Having been in the IAM space for enough years to remember when the idea of a metadirectory was still "cool", I spend a lot of time thinking about where the industry is going, and more specifically, how we can enhance the value that IAM brings to our customers. Recently, one such customer articulated a requirement for an identity governance solution that not only provided them with a global view of access privileges, but allowed them to see who was accessing a particular server or file share.

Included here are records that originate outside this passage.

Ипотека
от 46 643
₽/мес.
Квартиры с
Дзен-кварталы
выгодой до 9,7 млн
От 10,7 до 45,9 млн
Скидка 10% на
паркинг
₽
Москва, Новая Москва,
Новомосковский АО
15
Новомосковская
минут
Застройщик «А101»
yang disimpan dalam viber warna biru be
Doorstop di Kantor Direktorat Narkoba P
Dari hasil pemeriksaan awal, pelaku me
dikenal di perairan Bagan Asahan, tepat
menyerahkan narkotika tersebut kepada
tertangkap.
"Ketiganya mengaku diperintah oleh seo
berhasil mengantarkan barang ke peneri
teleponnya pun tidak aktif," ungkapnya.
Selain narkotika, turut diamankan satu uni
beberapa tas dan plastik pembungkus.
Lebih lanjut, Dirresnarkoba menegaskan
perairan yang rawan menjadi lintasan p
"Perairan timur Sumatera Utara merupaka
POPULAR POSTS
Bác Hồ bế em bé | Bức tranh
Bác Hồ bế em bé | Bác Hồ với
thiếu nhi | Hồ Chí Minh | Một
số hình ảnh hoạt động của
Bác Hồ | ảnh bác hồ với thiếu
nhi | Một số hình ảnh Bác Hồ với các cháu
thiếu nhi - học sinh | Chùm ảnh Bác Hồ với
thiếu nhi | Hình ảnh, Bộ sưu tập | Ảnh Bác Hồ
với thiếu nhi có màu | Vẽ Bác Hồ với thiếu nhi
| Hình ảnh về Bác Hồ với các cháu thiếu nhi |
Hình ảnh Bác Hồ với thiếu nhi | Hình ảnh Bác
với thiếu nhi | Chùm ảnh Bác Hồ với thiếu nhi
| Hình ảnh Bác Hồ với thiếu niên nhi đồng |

It occurred to me that most modern identity solutions do a great job of providing a view into who has access to what, but not what they are actually doing with that access. These are two completely different concepts, but from a technical perspective, they don't necessarily need to be.
A standard identity management suite ships with a connector framework that exposes a common interface to abstract the logic that interacts with the target system. These interactions generally comprise standard IdM events such as account creation, modification, enablement, disablement, retrieval and deletion. Obviously, each connector "type" is required to invoke native API calls.
Since vendors are already building connectors that manage accounts across a wide range of target systems, how difficult would it be to extend these connectors to inspect logs on those same systems, and then correlate each log entry to an identity object in the same way that we already do for native accounts? For example, in addition to pulling a list of local accounts from a UNIX server and correlating them to a person's identity, a UNIX connector could expose a method to pull the server logs and update identity records with information about what actions each user had been performing on that server.
It's just a thought, but it strikes me that being able to see who is doing what is as foundational to robust identity governance as being able to see who has access to what.